Volatility, VIX, Volatility Index, Cboe Volatility Index, Stock Market Volatility

Implied volatility, or IV, is one of the major factors that influences the price of an option. In the simplest terms, implied volatility is a forward-looking metric measuring the market's expectations for the underlying equity's performance during the life span of the option.

Conventional wisdom dictates that higher IV correlates with bearish price action, while lower IV is associated with bullish price action. However, it's not quite that simple.

Instead, implied volatility might best be described as a reflection of the level of uncertainty over the stock's future price direction. For example, if a stock has been trending lower on the charts for some time, IV might be relatively muted, since the bearish price action has been widely accepted as a trend by the majority of investors.

Plus -- regardless of the equity's direction -- IV tends to rise ahead of scheduled events, such as earnings reports, regulatory rulings, or product launches. These types of events have the ability to spark major moves or directional changes in the underlying stock, and the expectation of a post-event reaction pushes IV higher. After the catalyst passes, IV will immediately deflate, as traders price their reactions directly into the shares.
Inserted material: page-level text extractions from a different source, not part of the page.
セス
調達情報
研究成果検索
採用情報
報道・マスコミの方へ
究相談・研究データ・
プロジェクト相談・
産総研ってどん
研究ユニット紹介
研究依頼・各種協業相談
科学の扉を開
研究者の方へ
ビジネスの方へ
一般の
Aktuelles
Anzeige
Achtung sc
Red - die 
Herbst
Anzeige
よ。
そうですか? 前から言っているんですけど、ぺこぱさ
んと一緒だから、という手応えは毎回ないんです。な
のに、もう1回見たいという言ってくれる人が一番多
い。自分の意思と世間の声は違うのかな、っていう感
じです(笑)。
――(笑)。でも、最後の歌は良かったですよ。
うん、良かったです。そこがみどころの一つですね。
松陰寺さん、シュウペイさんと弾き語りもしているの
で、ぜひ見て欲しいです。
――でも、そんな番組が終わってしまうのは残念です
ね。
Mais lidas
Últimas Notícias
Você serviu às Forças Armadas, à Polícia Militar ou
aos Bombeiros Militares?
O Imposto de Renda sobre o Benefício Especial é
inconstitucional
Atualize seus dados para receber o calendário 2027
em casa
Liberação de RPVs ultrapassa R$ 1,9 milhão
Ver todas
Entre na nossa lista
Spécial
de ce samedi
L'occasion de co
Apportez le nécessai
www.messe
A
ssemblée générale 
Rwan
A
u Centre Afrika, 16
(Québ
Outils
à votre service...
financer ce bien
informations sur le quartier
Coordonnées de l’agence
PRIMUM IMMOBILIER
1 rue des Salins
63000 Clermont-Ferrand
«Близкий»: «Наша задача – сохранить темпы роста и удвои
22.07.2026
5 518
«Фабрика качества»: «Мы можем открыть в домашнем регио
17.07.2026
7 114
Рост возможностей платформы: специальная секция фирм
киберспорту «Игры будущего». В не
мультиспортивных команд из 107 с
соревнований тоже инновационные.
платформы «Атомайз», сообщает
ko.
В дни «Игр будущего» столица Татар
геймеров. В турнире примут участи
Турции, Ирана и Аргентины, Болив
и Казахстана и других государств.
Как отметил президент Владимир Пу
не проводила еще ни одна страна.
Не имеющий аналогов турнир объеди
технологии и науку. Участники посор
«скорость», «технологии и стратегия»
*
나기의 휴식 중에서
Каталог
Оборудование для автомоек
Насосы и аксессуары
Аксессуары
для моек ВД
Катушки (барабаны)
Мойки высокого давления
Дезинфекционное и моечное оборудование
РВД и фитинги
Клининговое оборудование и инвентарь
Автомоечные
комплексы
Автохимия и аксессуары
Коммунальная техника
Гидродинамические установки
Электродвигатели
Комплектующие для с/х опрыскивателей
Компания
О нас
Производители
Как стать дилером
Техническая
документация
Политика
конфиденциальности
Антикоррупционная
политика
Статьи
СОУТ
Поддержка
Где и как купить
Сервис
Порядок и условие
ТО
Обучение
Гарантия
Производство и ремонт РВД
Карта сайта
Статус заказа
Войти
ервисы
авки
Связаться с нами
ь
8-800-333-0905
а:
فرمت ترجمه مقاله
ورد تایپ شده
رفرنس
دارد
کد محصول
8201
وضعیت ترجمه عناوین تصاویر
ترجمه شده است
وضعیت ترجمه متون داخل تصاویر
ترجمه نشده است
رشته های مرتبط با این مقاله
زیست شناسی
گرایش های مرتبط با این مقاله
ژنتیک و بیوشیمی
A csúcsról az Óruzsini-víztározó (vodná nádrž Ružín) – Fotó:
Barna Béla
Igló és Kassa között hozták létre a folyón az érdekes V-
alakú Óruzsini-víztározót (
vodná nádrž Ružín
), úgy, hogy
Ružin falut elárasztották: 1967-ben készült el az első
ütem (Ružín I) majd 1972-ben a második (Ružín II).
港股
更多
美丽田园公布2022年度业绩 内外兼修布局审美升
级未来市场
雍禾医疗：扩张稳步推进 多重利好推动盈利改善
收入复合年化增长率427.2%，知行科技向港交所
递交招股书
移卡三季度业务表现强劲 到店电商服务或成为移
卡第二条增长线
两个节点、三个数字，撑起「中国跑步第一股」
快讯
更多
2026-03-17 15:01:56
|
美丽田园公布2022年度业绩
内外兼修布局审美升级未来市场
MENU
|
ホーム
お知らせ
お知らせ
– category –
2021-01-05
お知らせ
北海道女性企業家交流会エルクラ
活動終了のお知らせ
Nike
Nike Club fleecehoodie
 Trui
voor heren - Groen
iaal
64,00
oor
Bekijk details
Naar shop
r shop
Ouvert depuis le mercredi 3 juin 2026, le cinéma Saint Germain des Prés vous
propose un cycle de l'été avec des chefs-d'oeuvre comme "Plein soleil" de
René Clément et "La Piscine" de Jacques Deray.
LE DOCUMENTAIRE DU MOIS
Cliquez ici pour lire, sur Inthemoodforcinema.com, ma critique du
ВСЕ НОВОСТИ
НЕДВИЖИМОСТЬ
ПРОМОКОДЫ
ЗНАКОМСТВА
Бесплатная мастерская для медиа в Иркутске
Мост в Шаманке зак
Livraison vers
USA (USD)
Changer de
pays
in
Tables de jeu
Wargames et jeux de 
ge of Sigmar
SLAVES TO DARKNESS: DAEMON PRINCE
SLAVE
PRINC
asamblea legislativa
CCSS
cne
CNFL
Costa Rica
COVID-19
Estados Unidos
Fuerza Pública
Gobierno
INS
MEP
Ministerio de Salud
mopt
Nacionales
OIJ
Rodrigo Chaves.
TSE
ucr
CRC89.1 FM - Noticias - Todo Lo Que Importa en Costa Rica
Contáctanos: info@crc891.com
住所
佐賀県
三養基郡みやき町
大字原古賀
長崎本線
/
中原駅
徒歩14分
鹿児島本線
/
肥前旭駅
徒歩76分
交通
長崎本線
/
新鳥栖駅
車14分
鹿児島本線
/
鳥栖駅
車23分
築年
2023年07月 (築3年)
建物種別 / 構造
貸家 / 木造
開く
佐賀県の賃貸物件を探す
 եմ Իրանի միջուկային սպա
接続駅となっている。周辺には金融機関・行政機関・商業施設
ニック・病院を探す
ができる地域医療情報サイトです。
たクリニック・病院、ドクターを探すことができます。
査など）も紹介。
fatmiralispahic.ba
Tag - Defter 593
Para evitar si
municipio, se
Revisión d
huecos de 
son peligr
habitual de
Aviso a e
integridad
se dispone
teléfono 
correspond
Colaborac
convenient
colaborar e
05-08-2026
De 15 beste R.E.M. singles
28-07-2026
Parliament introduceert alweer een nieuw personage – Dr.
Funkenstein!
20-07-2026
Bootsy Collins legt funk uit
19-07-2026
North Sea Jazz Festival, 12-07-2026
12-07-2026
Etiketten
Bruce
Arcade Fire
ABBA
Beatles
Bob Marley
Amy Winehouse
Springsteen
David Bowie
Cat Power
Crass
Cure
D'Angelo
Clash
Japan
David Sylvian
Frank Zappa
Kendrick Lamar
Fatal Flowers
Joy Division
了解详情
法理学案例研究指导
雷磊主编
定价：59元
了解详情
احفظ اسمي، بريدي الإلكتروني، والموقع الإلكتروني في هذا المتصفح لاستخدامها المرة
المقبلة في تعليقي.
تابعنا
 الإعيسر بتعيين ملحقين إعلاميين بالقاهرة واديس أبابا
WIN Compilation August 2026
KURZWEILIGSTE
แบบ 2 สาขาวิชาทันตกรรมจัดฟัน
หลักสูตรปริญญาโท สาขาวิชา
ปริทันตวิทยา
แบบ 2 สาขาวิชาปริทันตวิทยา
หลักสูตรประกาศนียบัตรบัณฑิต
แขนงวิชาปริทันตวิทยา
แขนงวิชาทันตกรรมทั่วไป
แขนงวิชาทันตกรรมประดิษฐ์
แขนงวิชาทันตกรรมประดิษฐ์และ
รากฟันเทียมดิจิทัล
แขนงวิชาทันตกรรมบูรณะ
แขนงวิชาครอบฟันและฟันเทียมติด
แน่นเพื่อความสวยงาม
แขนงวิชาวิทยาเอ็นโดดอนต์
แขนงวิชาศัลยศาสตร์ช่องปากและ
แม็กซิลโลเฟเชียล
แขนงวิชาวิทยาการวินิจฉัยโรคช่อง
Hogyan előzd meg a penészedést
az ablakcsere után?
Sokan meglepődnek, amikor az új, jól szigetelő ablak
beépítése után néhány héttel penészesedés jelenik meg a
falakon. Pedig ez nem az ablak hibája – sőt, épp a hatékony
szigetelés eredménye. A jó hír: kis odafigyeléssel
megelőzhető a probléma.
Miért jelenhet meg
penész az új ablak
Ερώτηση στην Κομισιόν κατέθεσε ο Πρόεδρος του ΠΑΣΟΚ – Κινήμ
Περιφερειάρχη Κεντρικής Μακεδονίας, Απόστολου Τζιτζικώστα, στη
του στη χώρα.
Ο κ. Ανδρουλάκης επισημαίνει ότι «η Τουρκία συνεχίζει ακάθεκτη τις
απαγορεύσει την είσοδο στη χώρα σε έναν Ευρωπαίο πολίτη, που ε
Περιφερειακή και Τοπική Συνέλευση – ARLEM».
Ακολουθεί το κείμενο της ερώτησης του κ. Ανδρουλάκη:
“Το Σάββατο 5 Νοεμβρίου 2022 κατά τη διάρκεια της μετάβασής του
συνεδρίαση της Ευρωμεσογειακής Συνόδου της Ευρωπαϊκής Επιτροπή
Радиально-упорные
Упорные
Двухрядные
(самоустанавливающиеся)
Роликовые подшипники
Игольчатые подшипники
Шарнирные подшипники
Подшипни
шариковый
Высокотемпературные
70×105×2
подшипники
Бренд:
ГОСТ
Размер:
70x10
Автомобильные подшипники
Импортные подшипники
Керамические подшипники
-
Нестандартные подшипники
It's crucial for options traders to be aware of implied volatility fluctuations, because this metric plays such a substantial role in determining the option's value. As a general rule, option buyers should be wary of situations where IV appears to be running high, since this will increase the cost of entry and breakeven point on the trade. On the other hand, option sellers may want to capitalize on scenarios where IV is inflated, as a way of maximizing the premium collected.

For a rough guide as to whether implied volatility is running high, low, or right on par, an option's IV can be compared against the stock's historical volatility (HV) for a comparable time frame. If IV is significantly higher than HV, it could signal a situation where IV is inflated. When IV is notably lower, it may indicate an opportunity for option buyers to find some relative bargains.